[Source data]
=======
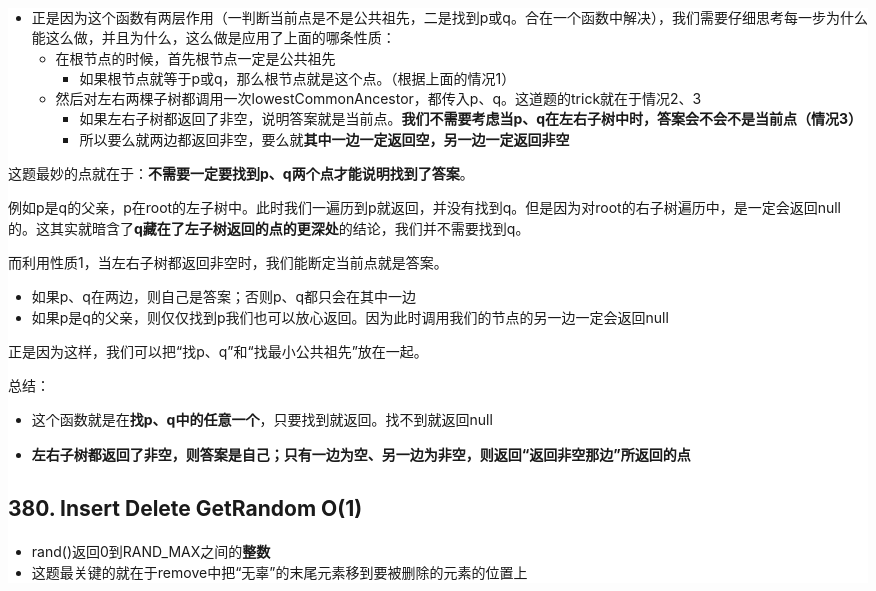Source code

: 

- 正是因为这个函数有两层作用（一判断当前点是不是公共祖先，二是找到p或q。合在一个函数中解决），我们需要仔细思考每一步为什么能这么做，并且为什么，这么做是应用了上面的哪条性质：
  - 在根节点的时候，首先根节点一定是公共祖先
    - 如果根节点就等于p或q，那么根节点就是这个点。（根据上面的情况1）
  - 然后对左右两棵子树都调用一次lowestCommonAncestor，都传入p、q。这道题的trick就在于情况2、3
    - 如果左右子树都返回了非空，说明答案就是当前点。**我们不需要考虑当p、q在左右子树中时，答案会不会不是当前点（情况3）**
    - 所以要么就两边都返回非空，要么就**其中一边一定返回空，另一边一定返回非空**



这题最妙的点就在于：**不需要一定要找到p、q两个点才能说明找到了答案**。

例如p是q的父亲，p在root的左子树中。此时我们一遍历到p就返回，并没有找到q。但是因为对root的右子树遍历中，是一定会返回null的。这其实就暗含了**q藏在了左子树返回的点的更深处**的结论，我们并不需要找到q。



而利用性质1，当左右子树都返回非空时，我们能断定当前点就是答案。

- 如果p、q在两边，则自己是答案；否则p、q都只会在其中一边
- 如果p是q的父亲，则仅仅找到p我们也可以放心返回。因为此时调用我们的节点的另一边一定会返回null

正是因为这样，我们可以把“找p、q”和“找最小公共祖先”放在一起。



总结：

- 这个函数就是在**找p、q中的任意一个**，只要找到就返回。找不到就返回null

- **左右子树都返回了非空，则答案是自己；只有一边为空、另一边为非空，则返回“返回非空那边”所返回的点**



## 380. Insert Delete GetRandom O(1)

- rand()返回0到RAND_MAX之间的**整数**
- 这题最关键的就在于remove中把“无辜”的末尾元素移到要被删除的元素的位置上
=======
## How to complete this task
Only the lines from the one with "- 这个函数就是在**找p、" through the final line above should be repeated, each exactly as written.

## Expected output
- 这个函数就是在**找p、q中的任意一个**，只要找到就返回。找不到就返回null

- **左右子树都返回了非空，则答案是自己；只有一边为空、另一边为非空，则返回“返回非空那边”所返回的点**



## 380. Insert Delete GetRandom O(1)

- rand()返回0到RAND_MAX之间的**整数**
- 这题最关键的就在于remove中把“无辜”的末尾元素移到要被删除的元素的位置上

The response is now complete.